“I’m going to get a gun!” Marv is whining. Slouched on the family sofa and wearing a paper party hat, a torn and stained cardigan, and an even dirtier white t-shirt underneath, Marv (Will Marchetti) is turning 75 today, and he just can’t face it. “I’m going to get a gun!” he repeats, as his wife, Lois (Frances Lee McCain) bellows back at him from off stage. “That’s all I need,” she grouses. “Holes in the remodel.”
Thus begins The Horses, a new 80-minute play written by Brian Thorstenson and staged by Alternative Theater Ensemble in a San Rafael storefront, now through November 15, 2009. Sandwiched between Floorcoverings of Marin County and the Rebound Bookstore, which, on the night I attended, served as the theater-company-without-a-home’s lobby, the space is clean, cramped, and unpretentious — there’s a “For Lease” sign in the window. Most of the chairs are of the folding variety; two of them are perched in one of the storefront’s windows. Extension cords snake around the ceiling and spotlights are secured with plastic zip ties.

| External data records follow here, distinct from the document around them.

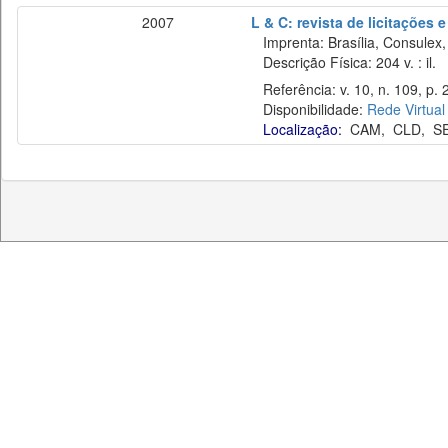
2007
L & C: revista de licitações 
Imprenta: Brasília, Consulex,
Descrição Física: 204 v. : il.
Referência: v. 10, n. 109, p. 2
Disponibilidade:
Rede Virtual
Localização:
CAM
,
CLD
,
S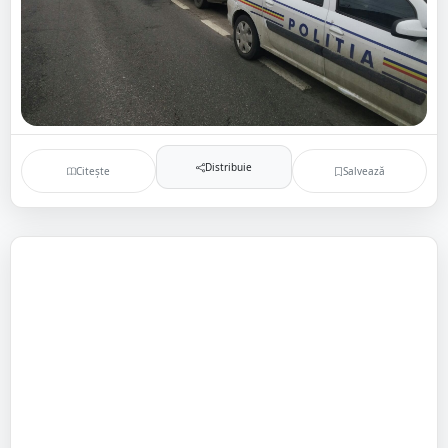
Distribuie
Citește
Salvează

Marv is your typical big baby, the classic crusty old coot who’s crushed by a lifetime of petty regrets. Lois is well within her rights to be impatient with this shallow shell of a man. It’s not the big questions he’s wrestling with. He bellyaches about never having been fly-fishing, he wishes he had gone hang-gliding. Boo-freaking-hoo. And while his wife is running around trying to get ready for his party, including making him his favorite cake, he can’t even get it together to change out of his ratty rags.
The problem, we learn, is that Marv has a rather active fantasy life. As soon as Lois is out of the room, the couch becomes the Pontiac Marv never had, and a younger woman named Patsy (Anne Darragh) appears by his side. In her blue party dress and bright red pumps, Anne is the opposite of practical Lois, a sassy, flirty, fun-loving broad who shares Marv’s fondness for bucket-list adventures. Their relationship is not sexual (that train appears to have left Marv’s station some time ago), but Patsy is a fantasy nonetheless, a none-too-bright party girl who uses quirky phrases like “That’s a total bust!” to describe the things she likes. She’s Marv’s kind of gal.
One of Marv’s minor regrets (minor, to the extent that it appears to trouble him less than never having been to Machu Picchu) is his son, Michael (Michael Ray Wisely), who describes himself as an “interior architect” rather than an “interior designer” because his father already thinks he’s a bit “fruity.” As if to help confirm his father’s assumptions about his sexuality, Michael gives his dear old dad a new sweater for his birthday. This momentarily alleviates Lois’s concern that Marv’s old sweater is not “spiffy” enough to wear in front of his guests, but we can easily predict that Marv will never see them anyway. When given the choice between attending a birthday party he doesn’t want and hanging out in his living room with Patsy and his magical couch, well, it’s not even close.